▶ Available data:
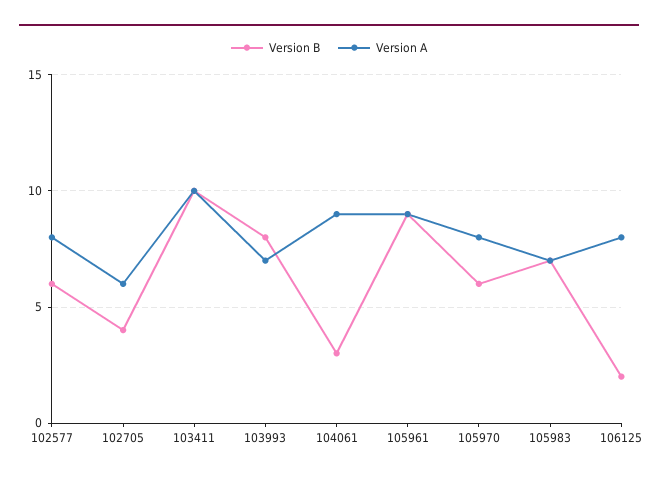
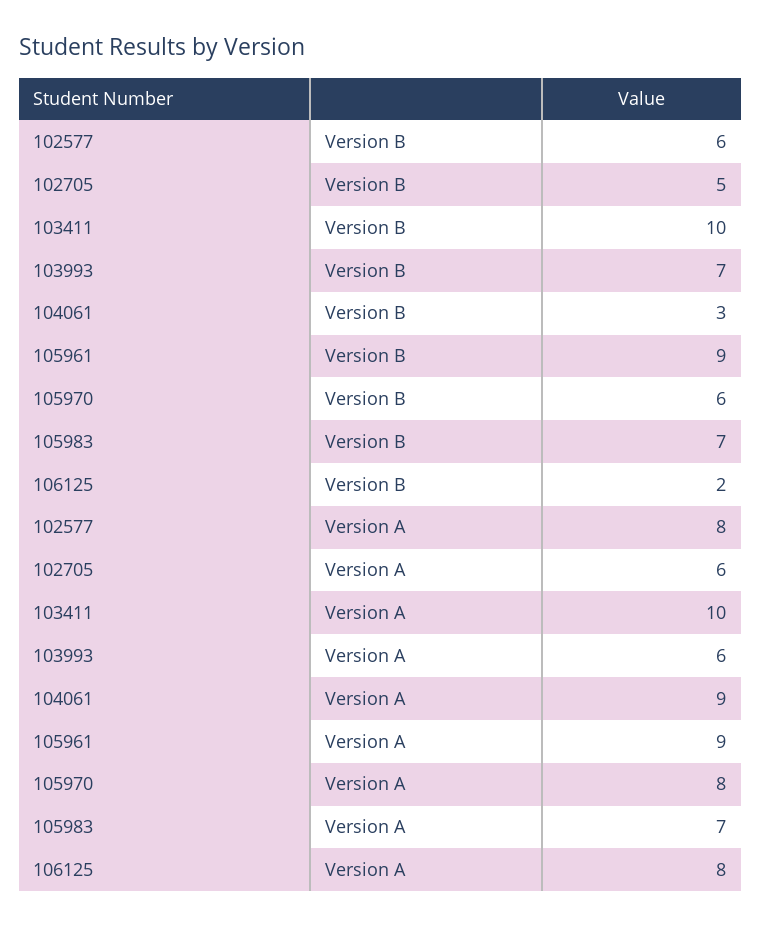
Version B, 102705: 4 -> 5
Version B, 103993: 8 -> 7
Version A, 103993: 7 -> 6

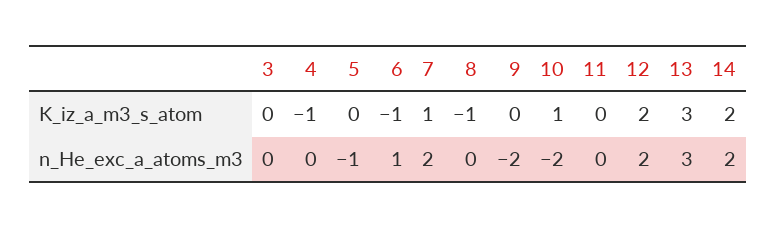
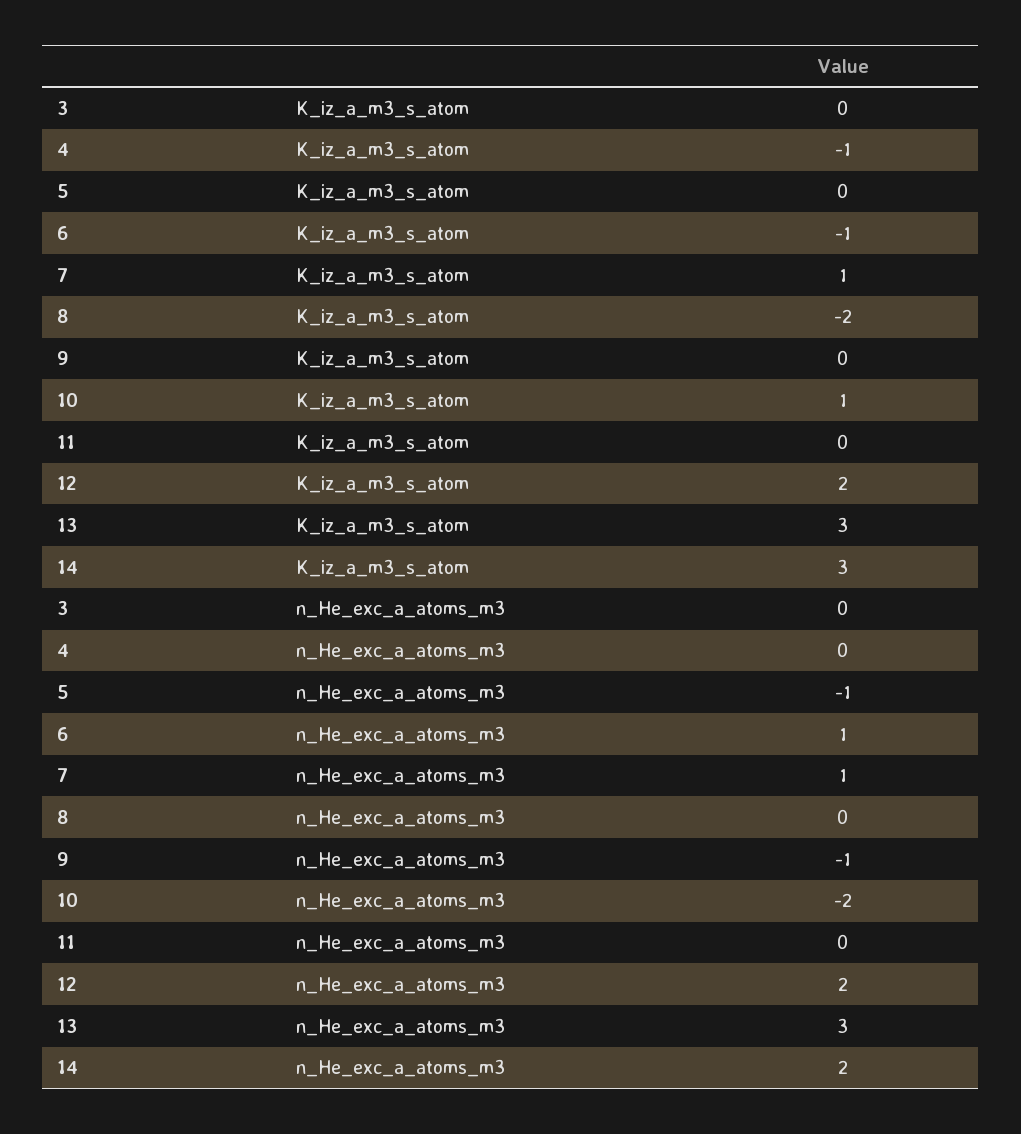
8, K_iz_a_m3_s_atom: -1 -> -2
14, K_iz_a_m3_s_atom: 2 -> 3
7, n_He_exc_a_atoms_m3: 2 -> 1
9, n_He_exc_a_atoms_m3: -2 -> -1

▶ What you will do:
Find the line with "Version B, 103993: 8 -> 7". Reproduce it and every line after it through the last line above exactly, leaving out the pictures.

▶ Finished exercise:
Version B, 103993: 8 -> 7
Version A, 103993: 7 -> 6

8, K_iz_a_m3_s_atom: -1 -> -2
14, K_iz_a_m3_s_atom: 2 -> 3
7, n_He_exc_a_atoms_m3: 2 -> 1
9, n_He_exc_a_atoms_m3: -2 -> -1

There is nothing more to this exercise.